### EXERCISE INSTRUCTIONS
Please give back each line below unchanged; none of the pictures should appear.

### GIVEN INFORMATION
----------
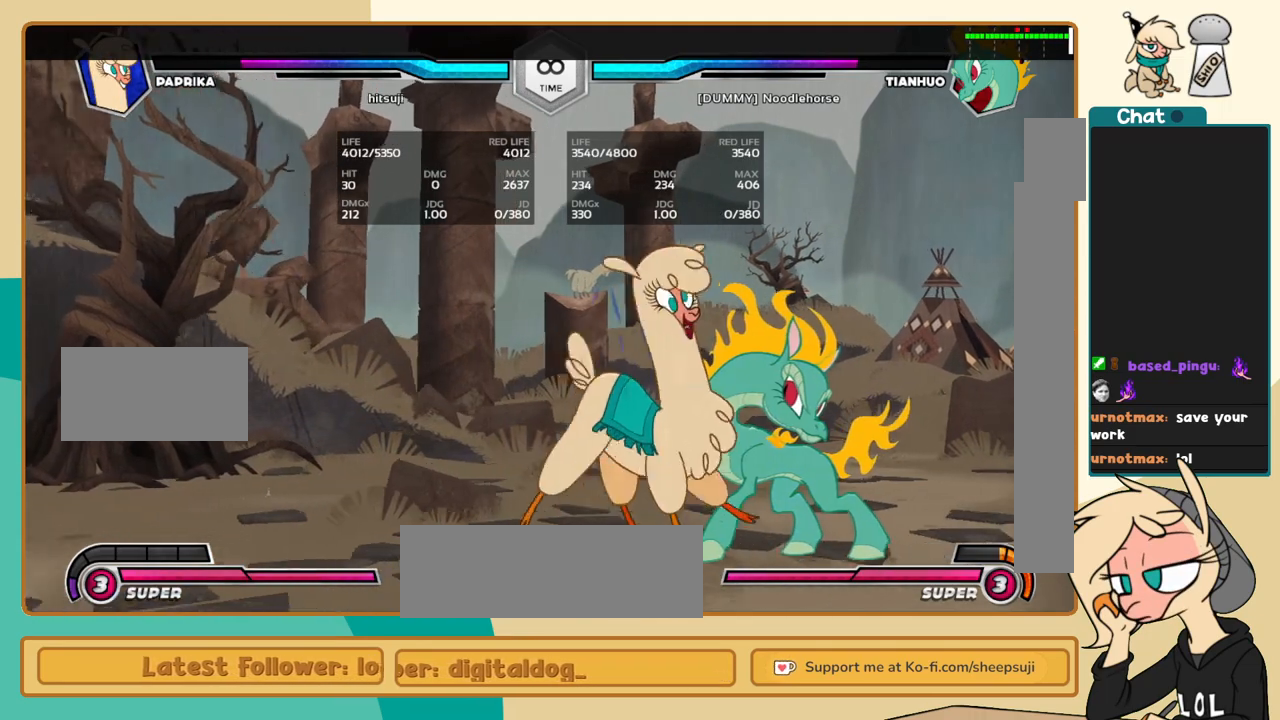
{"keys": ["j"], "events": [[233, "a", "down"], [283, "a", "up"], [333, "k", "up"]]}
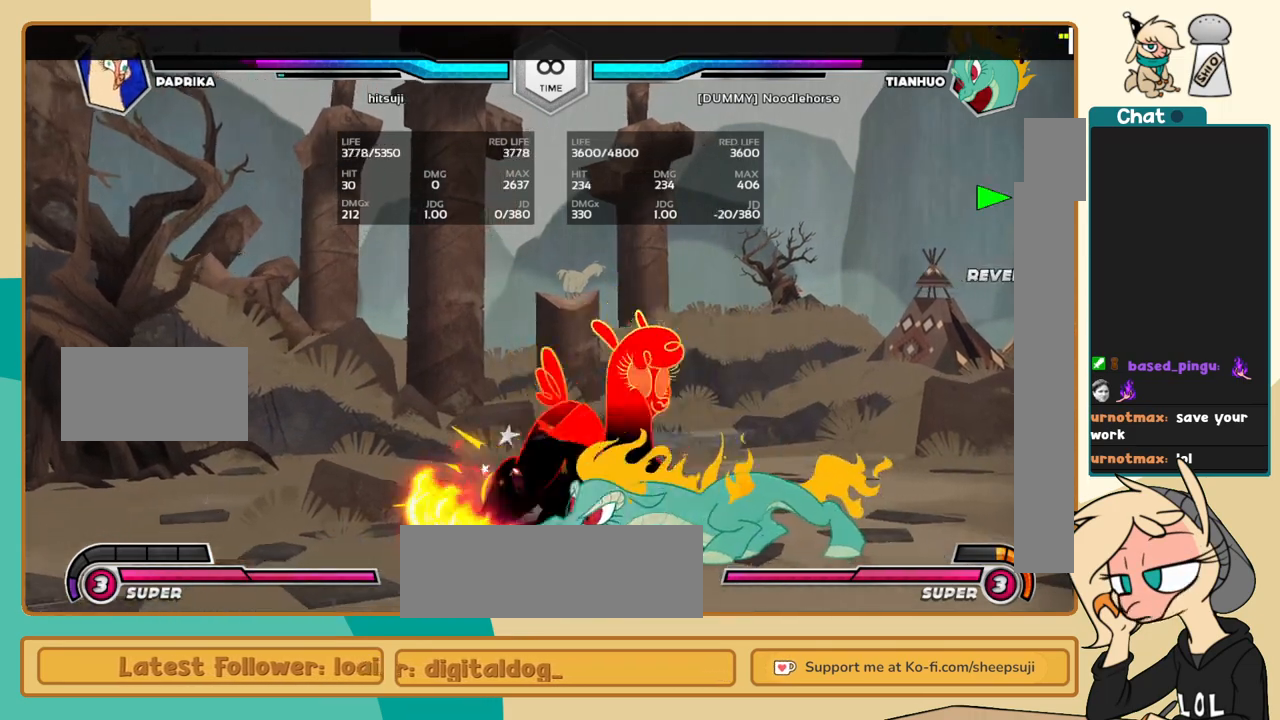
{"keys": ["j"], "events": []}
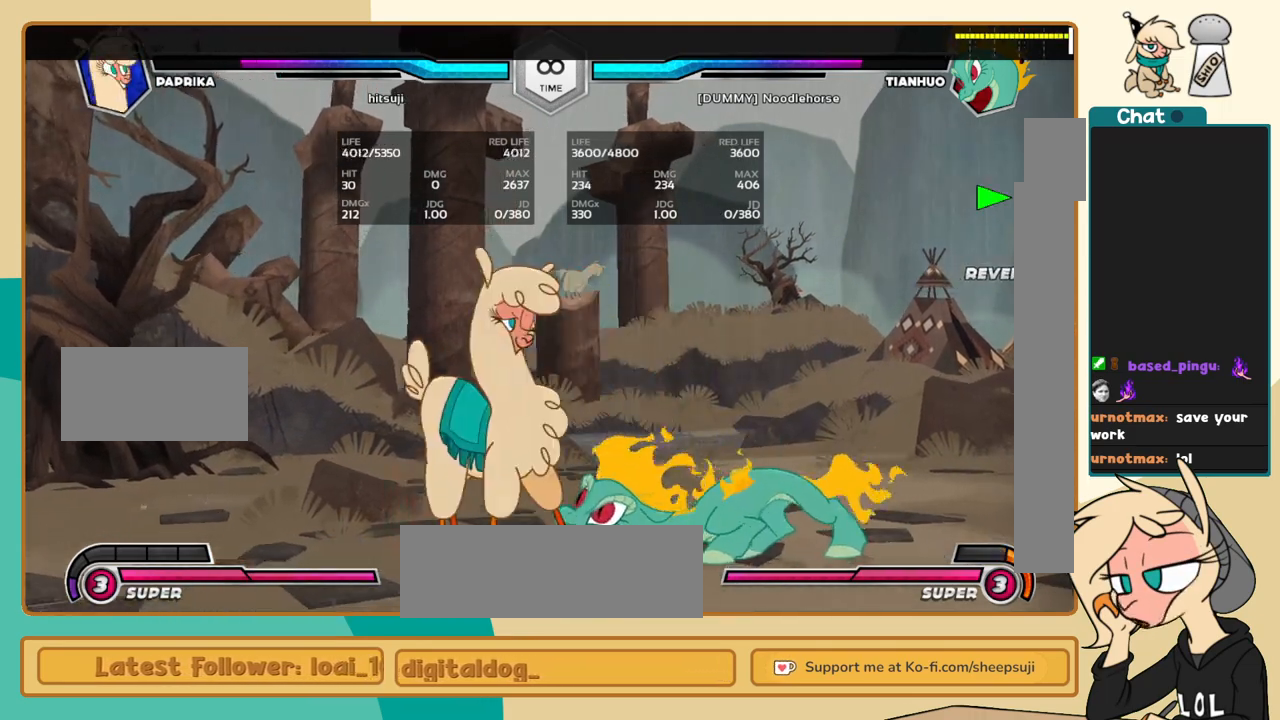
{"keys": ["j", "k"], "events": [[133, "j", "up"], [133, "l", "down"], [183, "a", "down"], [267, "a", "up"], [267, "j", "down"], [267, "l", "up"], [417, "k", "down"]]}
----------
### ANSWER TO THE EXERCISE
{"keys": ["j"], "events": [[233, "a", "down"], [283, "a", "up"], [333, "k", "up"]]}
{"keys": ["j"], "events": []}
{"keys": ["j", "k"], "events": [[133, "j", "up"], [133, "l", "down"], [183, "a", "down"], [267, "a", "up"], [267, "j", "down"], [267, "l", "up"], [417, "k", "down"]]}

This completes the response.